**ASSIGNED TASK**. Print the data exactly as written, but leave out each picture.

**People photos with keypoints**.
⟨

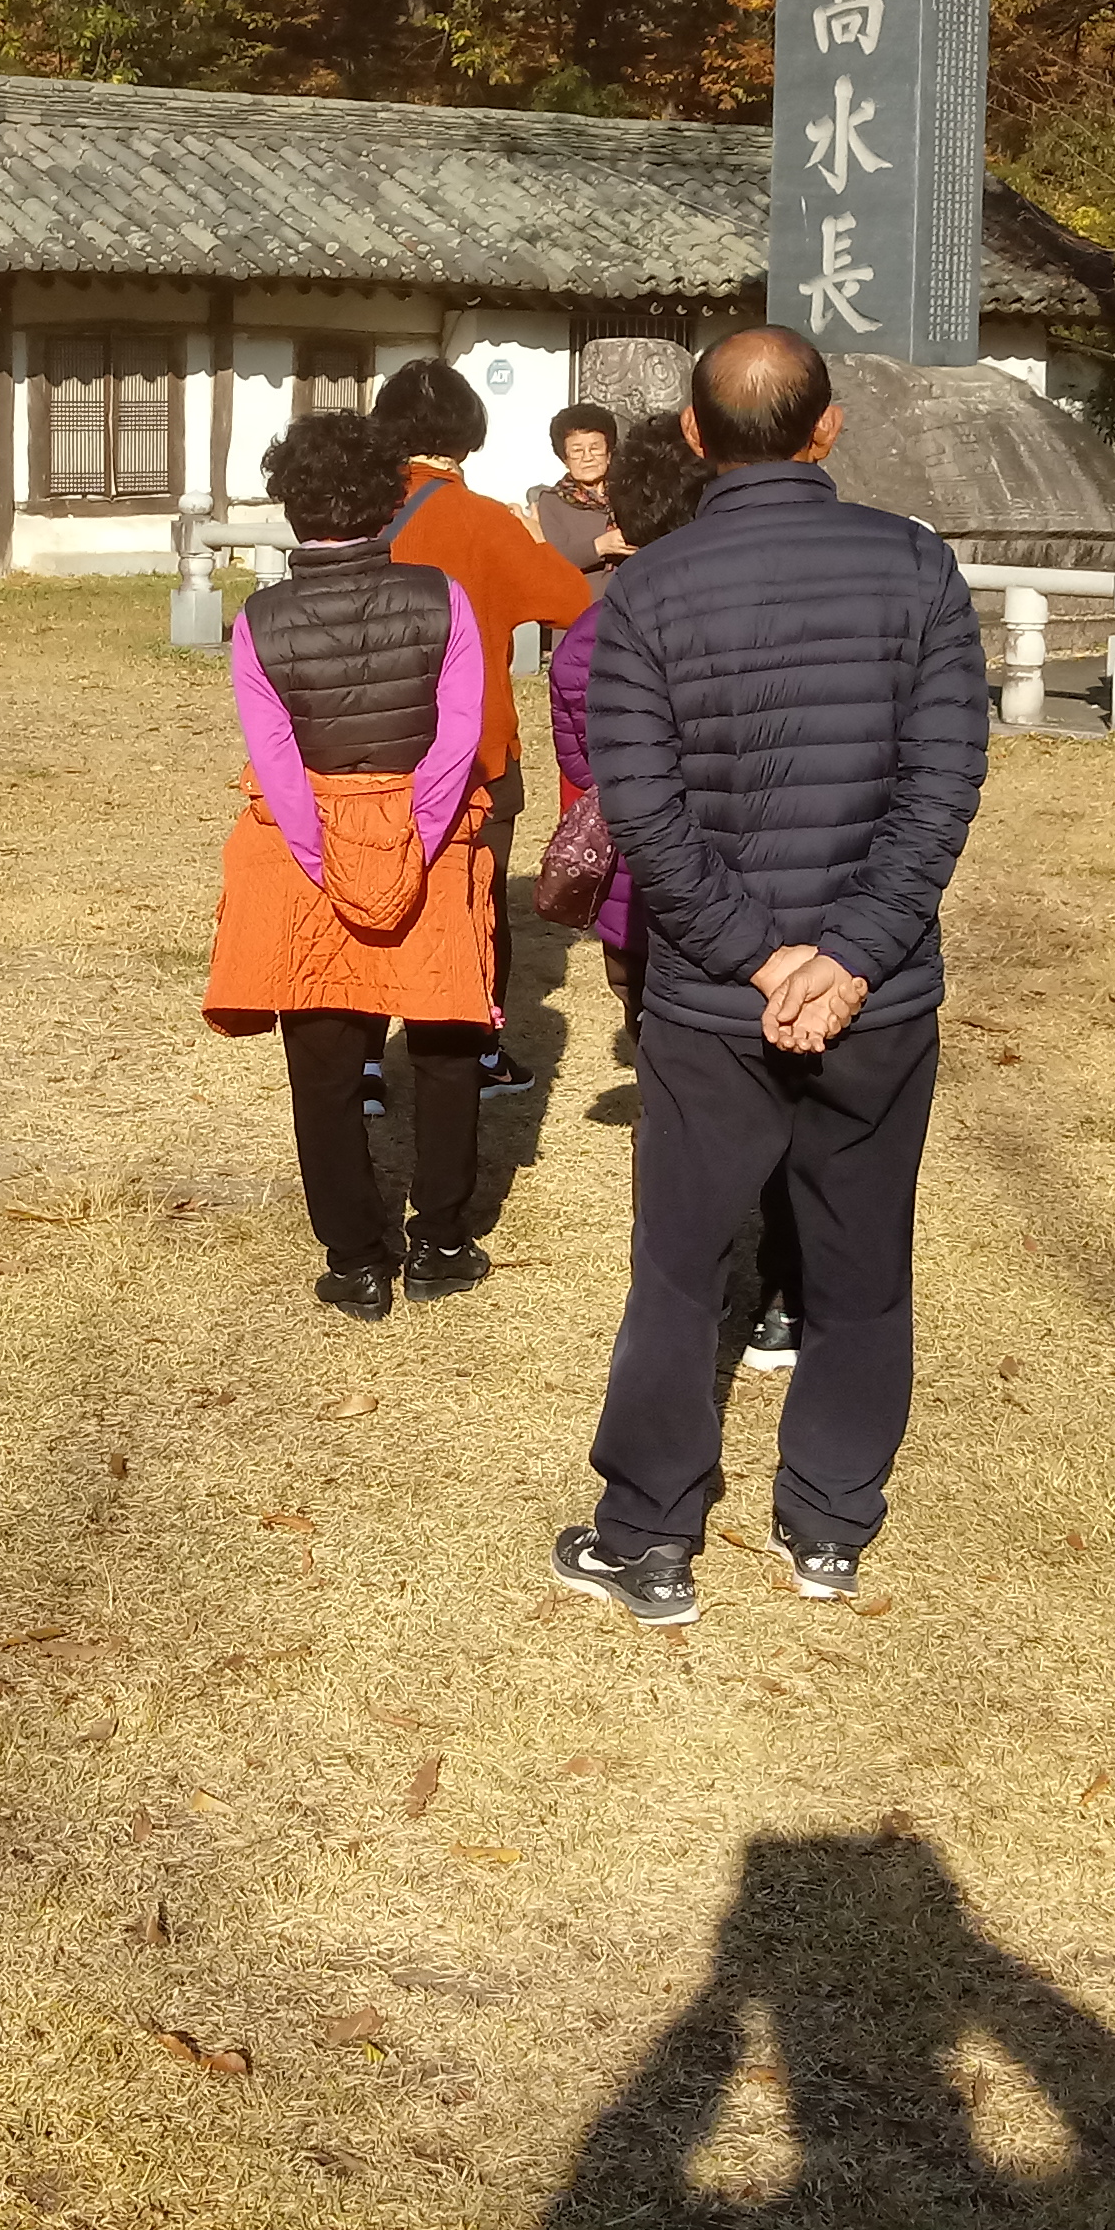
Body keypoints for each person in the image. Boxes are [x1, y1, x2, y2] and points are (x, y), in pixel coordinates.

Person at [555, 329, 989, 1624]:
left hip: (708, 998)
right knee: (861, 1262)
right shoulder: (916, 566)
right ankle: (832, 1525)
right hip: (878, 992)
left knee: (683, 1268)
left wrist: (764, 954)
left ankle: (649, 1536)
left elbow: (643, 808)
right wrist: (848, 953)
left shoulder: (642, 592)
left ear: (691, 435)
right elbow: (942, 785)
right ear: (828, 427)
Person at [201, 409, 500, 1316]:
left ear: (292, 509)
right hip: (432, 838)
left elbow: (277, 763)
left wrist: (323, 856)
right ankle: (443, 1244)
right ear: (388, 502)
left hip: (307, 856)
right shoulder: (444, 598)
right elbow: (459, 736)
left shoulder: (258, 621)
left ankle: (355, 1261)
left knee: (324, 1068)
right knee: (447, 1047)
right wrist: (415, 828)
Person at [543, 420, 796, 1361]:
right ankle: (782, 1291)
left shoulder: (588, 641)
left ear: (619, 510)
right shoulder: (766, 606)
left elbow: (590, 787)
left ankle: (675, 1291)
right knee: (784, 1088)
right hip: (774, 888)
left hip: (645, 907)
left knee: (675, 1106)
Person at [368, 358, 593, 1108]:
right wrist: (533, 541)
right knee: (474, 900)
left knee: (366, 892)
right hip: (473, 751)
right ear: (467, 433)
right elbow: (569, 601)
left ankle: (365, 1057)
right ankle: (478, 1047)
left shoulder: (357, 509)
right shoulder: (485, 520)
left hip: (366, 743)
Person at [528, 402, 631, 583]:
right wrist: (599, 546)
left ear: (609, 452)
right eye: (577, 451)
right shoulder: (552, 502)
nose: (587, 457)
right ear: (565, 458)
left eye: (595, 448)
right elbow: (552, 560)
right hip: (583, 603)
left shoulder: (629, 492)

⟩

**TASK RESPONSE**.
Body keypoints for each person in the image. Boxes are [x1, y1, x2, y2] and points are (x, y), in pixel coordinates.

Person at [555, 329, 989, 1624]:
left hip: (708, 998)
right knee: (861, 1262)
right shoulder: (916, 566)
right ankle: (832, 1525)
right hip: (878, 992)
left knee: (683, 1268)
left wrist: (764, 954)
left ankle: (649, 1536)
left elbow: (643, 808)
right wrist: (848, 953)
left shoulder: (642, 592)
left ear: (691, 435)
right elbow: (942, 785)
right ear: (828, 427)
Person at [201, 409, 500, 1316]:
left ear: (292, 509)
right hip: (432, 838)
left elbow: (277, 763)
left wrist: (323, 856)
right ankle: (443, 1244)
right ear: (388, 502)
left hip: (307, 856)
right shoulder: (444, 598)
right elbow: (459, 736)
left shoulder: (258, 621)
left ankle: (355, 1261)
left knee: (324, 1068)
right knee: (447, 1047)
right wrist: (415, 828)
Person at [543, 420, 796, 1361]:
right ankle: (782, 1291)
left shoulder: (588, 641)
left ear: (619, 510)
right shoulder: (766, 606)
left elbow: (590, 787)
left ankle: (675, 1291)
right knee: (784, 1088)
right hip: (774, 888)
left hip: (645, 907)
left knee: (675, 1106)
Person at [368, 358, 593, 1108]:
right wrist: (533, 541)
right knee: (474, 900)
left knee: (366, 892)
right hip: (473, 751)
right ear: (467, 433)
right elbow: (569, 601)
left ankle: (365, 1057)
right ankle: (478, 1047)
left shoulder: (357, 509)
right shoulder: (485, 520)
left hip: (366, 743)
Person at [528, 402, 631, 583]:
right wrist: (599, 546)
left ear: (609, 452)
right eye: (577, 451)
right shoulder: (552, 502)
nose: (587, 457)
right ear: (565, 458)
left eye: (595, 448)
right elbow: (552, 560)
right hip: (583, 603)
left shoulder: (629, 492)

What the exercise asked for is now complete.